One family, who asked not to be identified, told The News that they’ve started looking to buy because of the high cost of available rental stock.
But they haven’t had much luck finding a place to own, either.
“When we couldn’t find something in Chilliwack, we started looking in Mission and Abbotsford, then Agassiz and we even considered Hope,” one spouse said.
“We are now down to less than a month to be out of our place with nowhere to go,” she said.
“It’s been the most stressful time of our lives knowing we will most likely have to put our stuff in storage and live in our travel trailer until something affordable comes up.
We never thought in a million years we would be where we are today.”
Last year, Jesse Wegenast helped a large family, who had been camping out in a rural area of Abbotsford for several months, find accommodation.
Wegenast, a pastor at The 5 and 2 Ministries who is in charge of the homeless prevention program at Abbotsford Community Services, says he’s been seeing more and more cases of families who can’t find an affordable place to live after landlords sell their homes – especially when the parents are on disability pensions, Wegenast says.
“What we’re seeing more and more of is folks who are on assistance, have lived independently for 20, 30 years (who can’t find a place to rent within their budget),” Wegenast says.
“For no other reason than the low disability rates and the high cost of housing. It’s kind of a perfect storm.”
He says one measurement of how things have changed is a “junky” rental building he says used to be a last resort for people with limited means.
The building used to have no cars in its parking lot; now the lot is full.
“There’s been a very clear demographic shift.”
Cure for rental woes?
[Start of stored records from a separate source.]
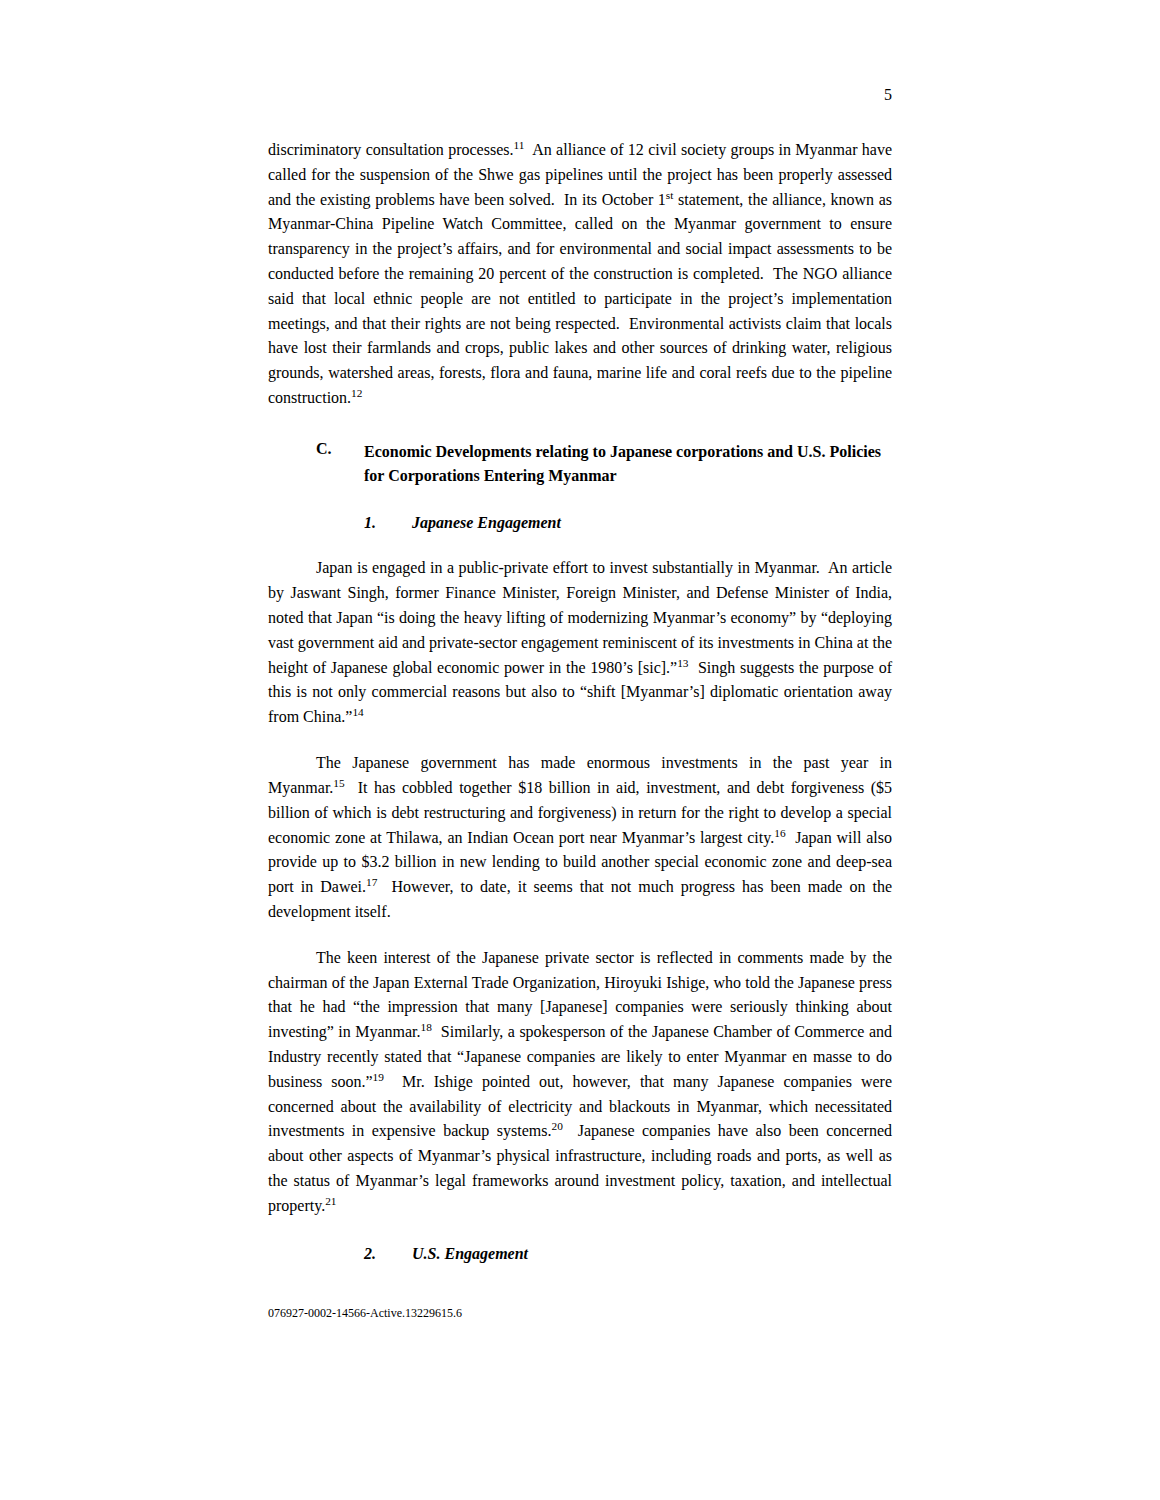5
discriminatory consultation processes.11 An alliance of 12 civil society groups in Myanmar have called for the suspension of the Shwe gas pipelines until the project has been properly assessed and the existing problems have been solved. In its October 1st statement, the alliance, known as Myanmar-China Pipeline Watch Committee, called on the Myanmar government to ensure transparency in the project’s affairs, and for environmental and social impact assessments to be conducted before the remaining 20 percent of the construction is completed. The NGO alliance said that local ethnic people are not entitled to participate in the project’s implementation meetings, and that their rights are not being respected. Environmental activists claim that locals have lost their farmlands and crops, public lakes and other sources of drinking water, religious grounds, watershed areas, forests, flora and fauna, marine life and coral reefs due to the pipeline construction.12
C.
Economic Developments relating to Japanese corporations and U.S. Policies for Corporations Entering Myanmar
1.
Japanese Engagement
Japan is engaged in a public-private effort to invest substantially in Myanmar. An article by Jaswant Singh, former Finance Minister, Foreign Minister, and Defense Minister of India, noted that Japan “is doing the heavy lifting of modernizing Myanmar’s economy” by “deploying vast government aid and private-sector engagement reminiscent of its investments in China at the height of Japanese global economic power in the 1980’s [sic].”13 Singh suggests the purpose of this is not only commercial reasons but also to “shift [Myanmar’s] diplomatic orientation away from China.”14
The Japanese government has made enormous investments in the past year in Myanmar.15 It has cobbled together $18 billion in aid, investment, and debt forgiveness ($5 billion of which is debt restructuring and forgiveness) in return for the right to develop a special economic zone at Thilawa, an Indian Ocean port near Myanmar’s largest city.16 Japan will also provide up to $3.2 billion in new lending to build another special economic zone and deep-sea port in Dawei.17 However, to date, it seems that not much progress has been made on the development itself.
The keen interest of the Japanese private sector is reflected in comments made by the chairman of the Japan External Trade Organization, Hiroyuki Ishige, who told the Japanese press that he had “the impression that many [Japanese] companies were seriously thinking about investing” in Myanmar.18 Similarly, a spokesperson of the Japanese Chamber of Commerce and Industry recently stated that “Japanese companies are likely to enter Myanmar en masse to do business soon.”19 Mr. Ishige pointed out, however, that many Japanese companies were concerned about the availability of electricity and blackouts in Myanmar, which necessitated investments in expensive backup systems.20 Japanese companies have also been concerned about other aspects of Myanmar’s physical infrastructure, including roads and ports, as well as the status of Myanmar’s legal frameworks around investment policy, taxation, and intellectual property.21
2.
U.S. Engagement
076927-0002-14566-Active.13229615.6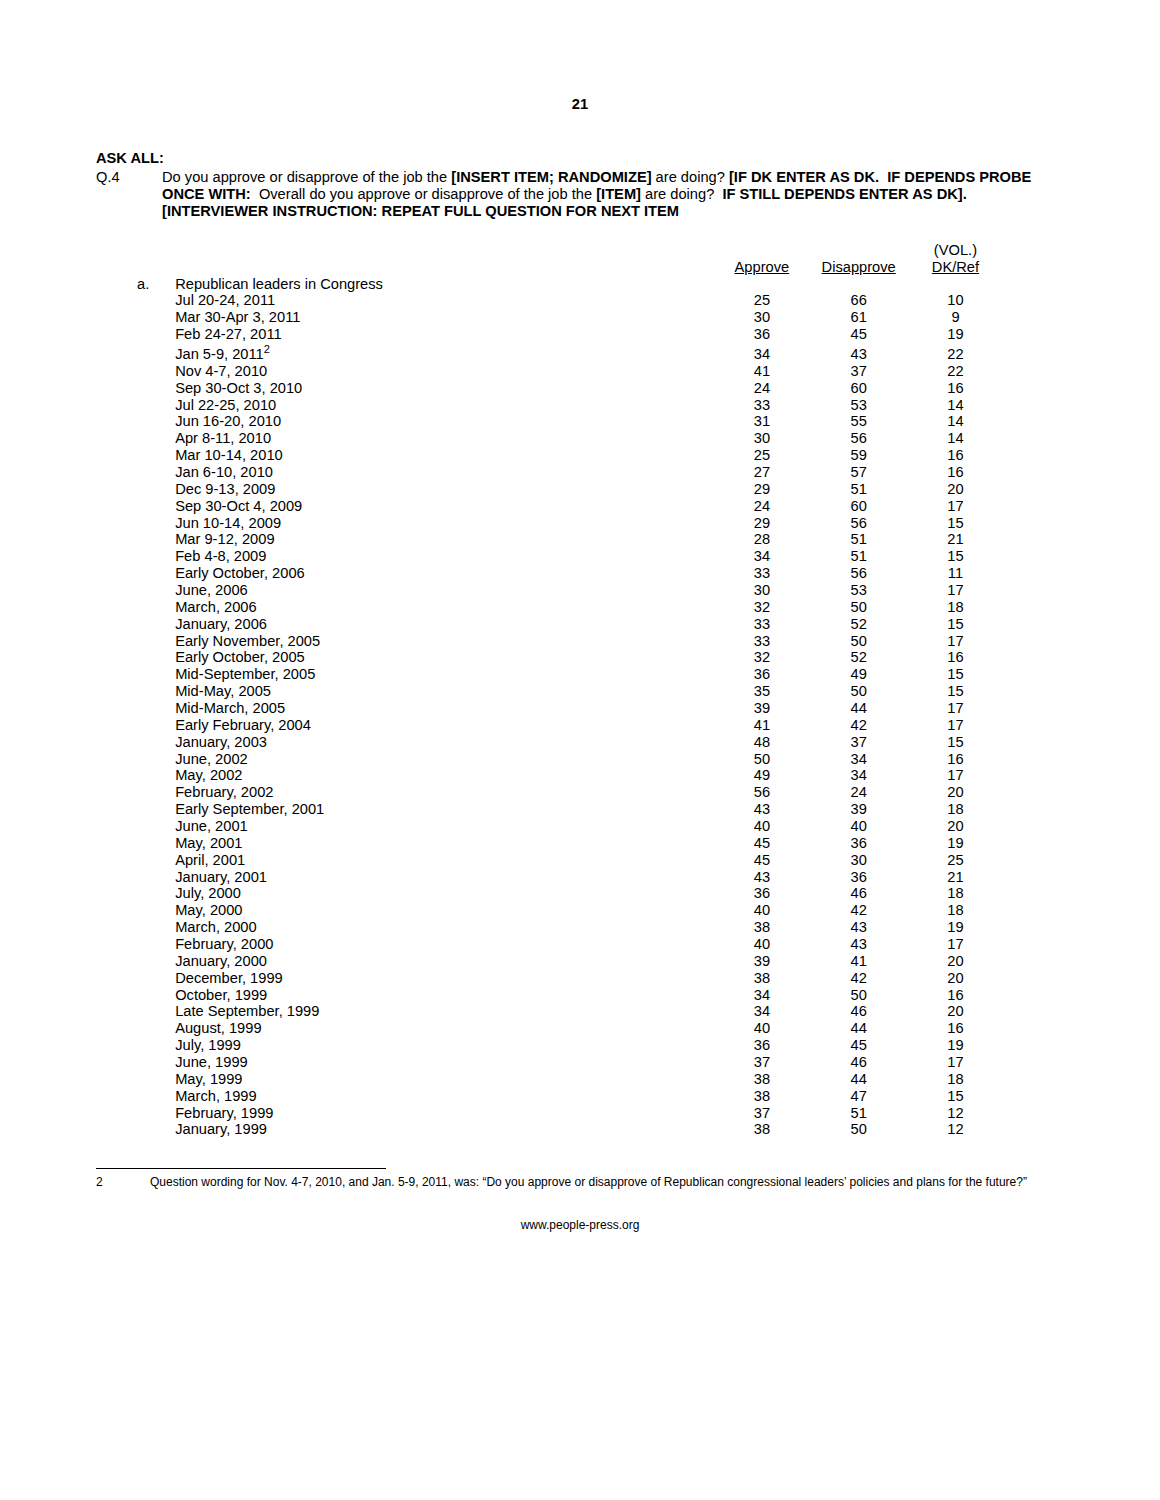21
ASK ALL:
Q.4
Do you approve or disapprove of the job the [INSERT ITEM; RANDOMIZE] are doing? [IF DK ENTER AS DK. IF DEPENDS PROBE ONCE WITH: Overall do you approve or disapprove of the job the [ITEM] are doing? IF STILL DEPENDS ENTER AS DK]. [INTERVIEWER INSTRUCTION: REPEAT FULL QUESTION FOR NEXT ITEM
| | | | | (VOL.) |
| | | Approve | Disapprove | DK/Ref |
| a. | Republican leaders in Congress |
| | Jul 20-24, 2011 | 25 | 66 | 10 |
| | Mar 30-Apr 3, 2011 | 30 | 61 | 9 |
| | Feb 24-27, 2011 | 36 | 45 | 19 |
| | Jan 5-9, 2011 2 | 34 | 43 | 22 |
| | Nov 4-7, 2010 | 41 | 37 | 22 |
| | Sep 30-Oct 3, 2010 | 24 | 60 | 16 |
| | Jul 22-25, 2010 | 33 | 53 | 14 |
| | Jun 16-20, 2010 | 31 | 55 | 14 |
| | Apr 8-11, 2010 | 30 | 56 | 14 |
| | Mar 10-14, 2010 | 25 | 59 | 16 |
| | Jan 6-10, 2010 | 27 | 57 | 16 |
| | Dec 9-13, 2009 | 29 | 51 | 20 |
| | Sep 30-Oct 4, 2009 | 24 | 60 | 17 |
| | Jun 10-14, 2009 | 29 | 56 | 15 |
| | Mar 9-12, 2009 | 28 | 51 | 21 |
| | Feb 4-8, 2009 | 34 | 51 | 15 |
| | Early October, 2006 | 33 | 56 | 11 |
| | June, 2006 | 30 | 53 | 17 |
| | March, 2006 | 32 | 50 | 18 |
| | January, 2006 | 33 | 52 | 15 |
| | Early November, 2005 | 33 | 50 | 17 |
| | Early October, 2005 | 32 | 52 | 16 |
| | Mid-September, 2005 | 36 | 49 | 15 |
| | Mid-May, 2005 | 35 | 50 | 15 |
| | Mid-March, 2005 | 39 | 44 | 17 |
| | Early February, 2004 | 41 | 42 | 17 |
| | January, 2003 | 48 | 37 | 15 |
| | June, 2002 | 50 | 34 | 16 |
| | May, 2002 | 49 | 34 | 17 |
| | February, 2002 | 56 | 24 | 20 |
| | Early September, 2001 | 43 | 39 | 18 |
| | June, 2001 | 40 | 40 | 20 |
| | May, 2001 | 45 | 36 | 19 |
| | April, 2001 | 45 | 30 | 25 |
| | January, 2001 | 43 | 36 | 21 |
| | July, 2000 | 36 | 46 | 18 |
| | May, 2000 | 40 | 42 | 18 |
| | March, 2000 | 38 | 43 | 19 |
| | February, 2000 | 40 | 43 | 17 |
| | January, 2000 | 39 | 41 | 20 |
| | December, 1999 | 38 | 42 | 20 |
| | October, 1999 | 34 | 50 | 16 |
| | Late September, 1999 | 34 | 46 | 20 |
| | August, 1999 | 40 | 44 | 16 |
| | July, 1999 | 36 | 45 | 19 |
| | June, 1999 | 37 | 46 | 17 |
| | May, 1999 | 38 | 44 | 18 |
| | March, 1999 | 38 | 47 | 15 |
| | February, 1999 | 37 | 51 | 12 |
| | January, 1999 | 38 | 50 | 12 |
2
Question wording for Nov. 4-7, 2010, and Jan. 5-9, 2011, was: “Do you approve or disapprove of Republican congressional leaders’ policies and plans for the future?”
www.people-press.org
Restore federal funding cuts for social housing, report says
A report commissioned by the Federation of Canadian Municipalities says all levels of government must work together to reverse the shrinking stock of lower-rent dwellings and restore long-term federal subsidies for social housing.
Researcher Steve Pomeroy warned that by 2023, federal spending on social housing will have dropped by almost $1 billion a year and more than half of federally assisted housing will have lost subsidies that keep rents within reach of people on lower incomes.
The Pomeroy report calls for federal tax credits to encourage construction of new, affordable rental units and restoration of federal funding for social housing as well as creation of a national strategy on homelessness and affordable housing.
By one estimate, it would take $2 billion a year just to support existing social housing units.